24 Oct 2011

Dolphins dying of chemical pollution off Welsh coast

Poppit Sands
A week ago I was fortunate enough to be near Cardigan in Wales for a few days - it was totally wonderful - what a great area with hills, beaches and all. It is also famous for it's bottlenose dolphins - an estimated 250 live in the area. Anyhow one day I was on Poppit Sands and ended up talking to a marine biologist working on a dead dolphin there - apparently it was his third dolphin death in Wales this year but it was too old to tell how it had died.

However I learnt that high concentrations of organochlorine compounds (particularly PCB) have been found in bottlenose dolphins in West Wales. One dolphin previously found had the highest level of PCBs recorded in this species in the UK in the last 20 years.

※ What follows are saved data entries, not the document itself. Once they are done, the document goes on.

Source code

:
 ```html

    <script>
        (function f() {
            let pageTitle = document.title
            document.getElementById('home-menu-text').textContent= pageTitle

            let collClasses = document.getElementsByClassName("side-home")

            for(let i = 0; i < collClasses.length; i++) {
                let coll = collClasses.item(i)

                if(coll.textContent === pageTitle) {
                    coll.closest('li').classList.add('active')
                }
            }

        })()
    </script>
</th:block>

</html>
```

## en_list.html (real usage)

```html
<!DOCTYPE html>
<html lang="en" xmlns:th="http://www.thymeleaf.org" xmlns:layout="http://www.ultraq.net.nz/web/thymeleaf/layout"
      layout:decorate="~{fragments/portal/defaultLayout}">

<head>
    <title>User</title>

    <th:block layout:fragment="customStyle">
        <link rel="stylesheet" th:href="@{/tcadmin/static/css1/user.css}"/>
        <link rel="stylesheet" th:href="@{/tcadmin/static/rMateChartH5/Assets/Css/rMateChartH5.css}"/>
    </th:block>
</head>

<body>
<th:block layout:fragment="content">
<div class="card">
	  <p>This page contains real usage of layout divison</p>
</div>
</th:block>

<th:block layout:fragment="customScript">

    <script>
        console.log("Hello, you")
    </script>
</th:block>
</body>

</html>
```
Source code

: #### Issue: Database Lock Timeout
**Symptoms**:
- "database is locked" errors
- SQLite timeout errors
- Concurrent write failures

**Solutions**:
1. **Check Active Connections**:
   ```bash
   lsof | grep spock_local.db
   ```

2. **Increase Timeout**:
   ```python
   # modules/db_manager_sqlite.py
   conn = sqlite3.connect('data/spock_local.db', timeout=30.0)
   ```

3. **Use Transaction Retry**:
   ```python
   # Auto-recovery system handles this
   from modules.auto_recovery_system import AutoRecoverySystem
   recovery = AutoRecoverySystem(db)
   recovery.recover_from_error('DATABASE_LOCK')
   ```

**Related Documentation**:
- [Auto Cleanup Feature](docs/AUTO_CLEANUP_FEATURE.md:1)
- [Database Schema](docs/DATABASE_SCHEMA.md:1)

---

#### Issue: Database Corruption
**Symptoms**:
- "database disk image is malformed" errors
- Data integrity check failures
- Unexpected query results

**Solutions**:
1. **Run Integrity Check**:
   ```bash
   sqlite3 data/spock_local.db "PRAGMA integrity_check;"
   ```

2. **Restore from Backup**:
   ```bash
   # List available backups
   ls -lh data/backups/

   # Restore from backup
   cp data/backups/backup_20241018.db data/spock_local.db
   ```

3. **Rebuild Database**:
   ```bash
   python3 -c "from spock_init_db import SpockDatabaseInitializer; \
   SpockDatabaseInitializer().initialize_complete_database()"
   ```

There are more than 200 kinds of PCBs - PCBs are basically toxic chemicals that used to be added to paints and cements, fire retardants, adhesives and hydraulic fluids. Because of their extreme toxicity, they were banned in many countries, but they still persist in the marine environment, particularly in coastal waters. They get into the fish the dolphins eat and are readily absorbed into fat, so the dolphins' blubber is an ideal reservoir. Click read more to see more but please note it includes a photo of the dead dolphin on Poppit Sands.

It seems from reading more about this that high exposure to PCBs may increase susceptibility of the bottlenose dolphins to infections. Researchers, for example, with the National Institute of Standards and Technology in Charleston, South Carolina, say that dolphin blubber carries some of the highest PCB concentrations found in any wild animal. PCBs have also been linked to fertility and reproductive issues in dolphins and can affect the immune system, exposing the dolphins to a number of serious diseases and conditions such as meningitis swelling of the brain. Scientists have also found that PCB-contaminated male dolphins don’t develop sexually while female dolphins with higher levels of PCBs have lower pregnancy rates. Often it seems first borne calves die while the second calves live - may be because the mother dolphin “burns” blubber to make milk. The PCBs and other compounds stored in the blubber become part of the milk and are transferred to the calf. The chemicals may harm the baby dolphin’s immune system, making it less able to fight off infections from viruses and bacteria.

Scientists now think that chemical pollutants such as PCBs are one of the likely causes of the decline of the local bottlenose dolphins. In talking to other folk it seems that the whole species is threatened - let us hope this is not the case.